Sunday, September 19, 2010

ADAPT fall action in DC this week to fight state cuts to Medicaid home services

From ADAPT:


Fighting dangerous state Medicaid budget cuts across the country, the national grassroots disability rights action group ADAPT is planning direct actions at several venues in Washington, DC between September 19 to 22 to demand that states save Medicaid-funded home and community based services.

These services support low income people with disabilities and who are aging to stay in their own homes instead of being forced into nursing facilities to obtain services. During this critical election season, ADAPT plans to make it clear that saving Medicaid services is key to winning the disability vote.

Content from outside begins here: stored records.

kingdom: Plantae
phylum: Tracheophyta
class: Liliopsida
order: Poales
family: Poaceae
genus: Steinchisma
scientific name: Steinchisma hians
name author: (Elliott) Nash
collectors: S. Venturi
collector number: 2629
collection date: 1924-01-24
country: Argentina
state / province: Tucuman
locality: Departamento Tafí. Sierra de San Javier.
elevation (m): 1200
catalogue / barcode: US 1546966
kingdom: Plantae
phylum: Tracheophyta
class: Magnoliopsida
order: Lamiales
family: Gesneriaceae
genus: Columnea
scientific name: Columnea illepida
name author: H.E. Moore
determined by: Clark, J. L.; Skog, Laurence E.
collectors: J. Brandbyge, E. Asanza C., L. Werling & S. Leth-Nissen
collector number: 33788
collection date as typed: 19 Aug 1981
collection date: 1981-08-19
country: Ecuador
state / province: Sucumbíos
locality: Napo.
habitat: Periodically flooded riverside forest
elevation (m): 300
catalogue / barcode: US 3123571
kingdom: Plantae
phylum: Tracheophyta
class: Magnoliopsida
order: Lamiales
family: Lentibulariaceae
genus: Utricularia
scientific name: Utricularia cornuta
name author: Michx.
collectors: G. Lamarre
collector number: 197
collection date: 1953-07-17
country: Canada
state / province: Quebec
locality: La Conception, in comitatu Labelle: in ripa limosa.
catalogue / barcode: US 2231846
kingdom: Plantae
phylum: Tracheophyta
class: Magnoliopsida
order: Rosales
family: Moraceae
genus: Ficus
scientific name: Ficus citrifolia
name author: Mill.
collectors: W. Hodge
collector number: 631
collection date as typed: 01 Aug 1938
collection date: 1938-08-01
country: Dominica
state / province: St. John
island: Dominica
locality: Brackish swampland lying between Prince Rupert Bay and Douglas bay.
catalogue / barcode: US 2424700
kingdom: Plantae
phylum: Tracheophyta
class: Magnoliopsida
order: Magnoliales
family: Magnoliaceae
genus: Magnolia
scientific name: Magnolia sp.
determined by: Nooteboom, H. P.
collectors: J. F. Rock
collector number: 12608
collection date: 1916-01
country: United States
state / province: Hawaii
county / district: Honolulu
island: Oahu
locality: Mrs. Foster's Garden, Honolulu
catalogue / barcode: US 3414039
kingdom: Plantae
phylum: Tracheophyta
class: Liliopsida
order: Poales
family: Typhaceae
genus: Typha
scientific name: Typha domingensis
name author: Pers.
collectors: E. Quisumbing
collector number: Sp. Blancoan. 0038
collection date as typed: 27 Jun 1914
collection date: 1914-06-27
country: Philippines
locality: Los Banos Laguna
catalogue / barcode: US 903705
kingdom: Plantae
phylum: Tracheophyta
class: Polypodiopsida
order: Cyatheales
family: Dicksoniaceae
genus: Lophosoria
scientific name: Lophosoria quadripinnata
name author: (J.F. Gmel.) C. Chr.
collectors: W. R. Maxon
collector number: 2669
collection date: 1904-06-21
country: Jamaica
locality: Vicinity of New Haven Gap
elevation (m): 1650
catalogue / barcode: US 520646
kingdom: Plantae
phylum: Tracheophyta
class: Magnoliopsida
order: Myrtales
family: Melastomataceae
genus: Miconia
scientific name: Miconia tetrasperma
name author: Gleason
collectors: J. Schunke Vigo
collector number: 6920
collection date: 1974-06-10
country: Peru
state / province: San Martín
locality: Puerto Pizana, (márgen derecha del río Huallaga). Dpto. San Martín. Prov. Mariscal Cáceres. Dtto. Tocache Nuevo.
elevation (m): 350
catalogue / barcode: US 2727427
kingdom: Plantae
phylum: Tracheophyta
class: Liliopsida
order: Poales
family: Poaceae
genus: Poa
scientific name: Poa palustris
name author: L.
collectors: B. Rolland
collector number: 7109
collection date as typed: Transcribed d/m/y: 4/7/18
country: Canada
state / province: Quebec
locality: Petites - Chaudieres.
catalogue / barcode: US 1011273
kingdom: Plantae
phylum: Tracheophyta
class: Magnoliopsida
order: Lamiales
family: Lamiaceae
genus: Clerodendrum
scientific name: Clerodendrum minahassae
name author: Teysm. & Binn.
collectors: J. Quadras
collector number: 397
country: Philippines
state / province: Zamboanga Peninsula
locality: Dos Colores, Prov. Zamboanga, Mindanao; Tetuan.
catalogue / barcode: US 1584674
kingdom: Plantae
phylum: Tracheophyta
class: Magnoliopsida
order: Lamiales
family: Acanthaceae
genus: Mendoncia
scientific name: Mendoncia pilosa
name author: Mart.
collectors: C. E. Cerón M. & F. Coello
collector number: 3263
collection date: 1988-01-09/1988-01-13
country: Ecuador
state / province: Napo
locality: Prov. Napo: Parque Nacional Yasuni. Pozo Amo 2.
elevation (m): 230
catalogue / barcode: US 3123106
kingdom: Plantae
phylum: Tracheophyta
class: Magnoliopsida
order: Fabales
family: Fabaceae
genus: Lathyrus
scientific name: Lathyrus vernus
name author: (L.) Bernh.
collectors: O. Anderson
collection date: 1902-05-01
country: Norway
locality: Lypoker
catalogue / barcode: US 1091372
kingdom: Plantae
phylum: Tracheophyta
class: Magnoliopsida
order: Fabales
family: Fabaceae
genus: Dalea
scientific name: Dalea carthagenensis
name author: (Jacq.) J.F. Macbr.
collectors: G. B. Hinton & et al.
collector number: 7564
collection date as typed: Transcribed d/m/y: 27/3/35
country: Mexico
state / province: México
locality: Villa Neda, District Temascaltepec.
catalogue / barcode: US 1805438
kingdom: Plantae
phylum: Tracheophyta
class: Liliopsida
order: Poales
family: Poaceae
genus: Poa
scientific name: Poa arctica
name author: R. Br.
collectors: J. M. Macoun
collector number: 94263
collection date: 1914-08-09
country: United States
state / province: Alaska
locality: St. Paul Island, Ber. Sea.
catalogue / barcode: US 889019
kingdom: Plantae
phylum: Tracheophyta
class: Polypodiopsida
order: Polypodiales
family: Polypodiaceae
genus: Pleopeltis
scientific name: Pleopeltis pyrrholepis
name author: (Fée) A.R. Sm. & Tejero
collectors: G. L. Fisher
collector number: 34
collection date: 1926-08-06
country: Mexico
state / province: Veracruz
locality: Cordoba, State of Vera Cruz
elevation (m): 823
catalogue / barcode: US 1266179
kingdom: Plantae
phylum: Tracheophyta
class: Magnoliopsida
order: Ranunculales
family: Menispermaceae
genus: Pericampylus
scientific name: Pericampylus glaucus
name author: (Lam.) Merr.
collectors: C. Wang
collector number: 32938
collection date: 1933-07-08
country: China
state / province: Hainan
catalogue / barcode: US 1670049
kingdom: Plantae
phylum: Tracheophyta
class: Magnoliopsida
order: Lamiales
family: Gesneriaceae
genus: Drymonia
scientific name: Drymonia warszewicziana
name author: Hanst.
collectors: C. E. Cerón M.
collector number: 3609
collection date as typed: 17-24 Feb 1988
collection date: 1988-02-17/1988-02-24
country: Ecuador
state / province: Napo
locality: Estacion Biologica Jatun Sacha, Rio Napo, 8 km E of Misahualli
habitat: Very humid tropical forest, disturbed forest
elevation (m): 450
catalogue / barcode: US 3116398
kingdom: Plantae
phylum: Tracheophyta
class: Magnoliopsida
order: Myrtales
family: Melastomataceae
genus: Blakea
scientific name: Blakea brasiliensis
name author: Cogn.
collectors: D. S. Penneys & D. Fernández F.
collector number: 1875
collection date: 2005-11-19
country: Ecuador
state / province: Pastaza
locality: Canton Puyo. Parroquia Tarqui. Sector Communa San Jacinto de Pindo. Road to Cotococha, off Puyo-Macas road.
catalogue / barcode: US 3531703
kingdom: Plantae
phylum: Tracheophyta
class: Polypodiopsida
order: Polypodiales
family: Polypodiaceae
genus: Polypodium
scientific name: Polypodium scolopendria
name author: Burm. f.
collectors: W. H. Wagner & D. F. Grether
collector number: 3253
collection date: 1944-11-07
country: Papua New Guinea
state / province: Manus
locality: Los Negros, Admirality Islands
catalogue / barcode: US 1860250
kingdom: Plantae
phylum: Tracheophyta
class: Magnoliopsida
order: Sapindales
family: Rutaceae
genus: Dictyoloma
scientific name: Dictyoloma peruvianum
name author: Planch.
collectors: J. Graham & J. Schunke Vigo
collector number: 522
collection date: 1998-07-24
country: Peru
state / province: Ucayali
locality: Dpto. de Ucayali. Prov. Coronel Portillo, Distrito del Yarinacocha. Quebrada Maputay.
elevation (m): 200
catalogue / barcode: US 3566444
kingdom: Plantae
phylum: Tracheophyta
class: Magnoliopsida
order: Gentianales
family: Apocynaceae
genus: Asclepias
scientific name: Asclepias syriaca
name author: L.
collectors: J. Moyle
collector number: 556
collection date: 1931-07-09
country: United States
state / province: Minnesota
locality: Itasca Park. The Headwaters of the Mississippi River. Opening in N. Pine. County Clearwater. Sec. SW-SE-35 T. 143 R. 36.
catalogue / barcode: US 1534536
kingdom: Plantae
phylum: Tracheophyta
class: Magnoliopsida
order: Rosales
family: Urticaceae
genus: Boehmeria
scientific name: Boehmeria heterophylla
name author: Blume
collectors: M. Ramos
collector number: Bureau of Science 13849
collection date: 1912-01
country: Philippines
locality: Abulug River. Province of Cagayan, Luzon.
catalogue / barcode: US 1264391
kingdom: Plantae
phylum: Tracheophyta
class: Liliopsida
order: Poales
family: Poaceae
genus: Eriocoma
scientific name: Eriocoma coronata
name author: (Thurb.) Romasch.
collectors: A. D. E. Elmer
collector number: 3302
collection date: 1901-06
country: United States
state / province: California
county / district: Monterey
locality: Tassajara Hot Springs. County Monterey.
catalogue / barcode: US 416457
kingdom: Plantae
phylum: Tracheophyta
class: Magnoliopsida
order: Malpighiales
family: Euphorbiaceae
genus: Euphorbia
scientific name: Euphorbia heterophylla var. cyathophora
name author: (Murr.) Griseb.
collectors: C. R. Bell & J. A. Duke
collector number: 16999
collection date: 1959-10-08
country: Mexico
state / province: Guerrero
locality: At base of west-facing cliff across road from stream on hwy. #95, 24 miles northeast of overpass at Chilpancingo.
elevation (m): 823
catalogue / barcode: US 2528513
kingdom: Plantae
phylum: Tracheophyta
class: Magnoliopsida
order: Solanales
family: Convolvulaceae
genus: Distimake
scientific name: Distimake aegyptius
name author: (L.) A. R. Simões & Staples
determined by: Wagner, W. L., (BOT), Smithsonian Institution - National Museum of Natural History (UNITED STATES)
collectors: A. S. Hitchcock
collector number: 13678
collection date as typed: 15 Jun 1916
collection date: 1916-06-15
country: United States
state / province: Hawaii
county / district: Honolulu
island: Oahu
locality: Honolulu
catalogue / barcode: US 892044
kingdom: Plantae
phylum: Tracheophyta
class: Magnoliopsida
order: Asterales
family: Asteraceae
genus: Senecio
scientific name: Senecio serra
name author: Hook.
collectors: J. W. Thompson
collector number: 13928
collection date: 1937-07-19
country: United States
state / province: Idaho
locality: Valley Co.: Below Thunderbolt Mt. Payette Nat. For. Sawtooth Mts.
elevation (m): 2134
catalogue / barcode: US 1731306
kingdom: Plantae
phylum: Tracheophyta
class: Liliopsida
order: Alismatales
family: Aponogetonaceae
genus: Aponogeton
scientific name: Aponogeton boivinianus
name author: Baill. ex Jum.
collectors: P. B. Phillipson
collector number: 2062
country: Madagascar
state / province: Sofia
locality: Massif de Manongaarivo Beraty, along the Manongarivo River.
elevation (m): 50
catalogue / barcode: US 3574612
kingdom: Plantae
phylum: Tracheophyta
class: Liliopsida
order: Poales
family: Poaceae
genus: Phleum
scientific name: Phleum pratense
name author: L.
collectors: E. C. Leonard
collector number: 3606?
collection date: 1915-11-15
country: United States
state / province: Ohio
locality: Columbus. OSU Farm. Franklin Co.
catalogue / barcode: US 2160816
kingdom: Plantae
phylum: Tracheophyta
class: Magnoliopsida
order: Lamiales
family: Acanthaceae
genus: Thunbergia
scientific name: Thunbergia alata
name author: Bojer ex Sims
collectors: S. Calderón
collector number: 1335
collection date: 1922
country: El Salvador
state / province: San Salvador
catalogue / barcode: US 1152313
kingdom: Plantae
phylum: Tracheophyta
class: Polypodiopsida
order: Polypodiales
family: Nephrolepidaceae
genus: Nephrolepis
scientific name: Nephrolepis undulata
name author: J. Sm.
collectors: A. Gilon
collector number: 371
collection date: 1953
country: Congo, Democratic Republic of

"During this time of fiscal panic, governors are looking for ways to save dollars," notes Mike Ervin of Chicago ADAPT. "Hundreds of us are coming to Washington because Congress and the White House need to step up efforts to protect Medicaid community services in the states. I use home services and without someone to assist me, I'd be waiting on some nursing home aide to change me or feed me whenever she was done with the other fifty people living in the same facility. With home services, I am in charge of my life."

Current Medicaid law mandates that states use their Medicaid programs to pay for nursing homes, but the law does not equally mandate that states pay for the same services in a person's own home. Today, most states recognize that providing home and community based services (HCBS) is a less expensive solution than institutions.

However, in these tight fiscal times, Medicaid dollars funding "optional" services like HCBS are first on the budget chopping block, while the mandatory institutional budgets are rarely touched. ADAPT's current "Defending Our Freedom" campaign is a direct response to states' attacks against HCBS, services that allow people with disabilities to take care of themselves, raise their families and be part of society.

"Without the home services funded by Medicaid, hundreds, if not thousands, of people with disabilities in my state would be forced to live in nursing homes or institutions," said Joe Stramondo of Michigan ADAPT. "Some states are virtually on the edge of bankruptcy. It makes no sense to spend extra dollars on institutions when those same dollars could fund more people with disabilities to live in the communities of our choice."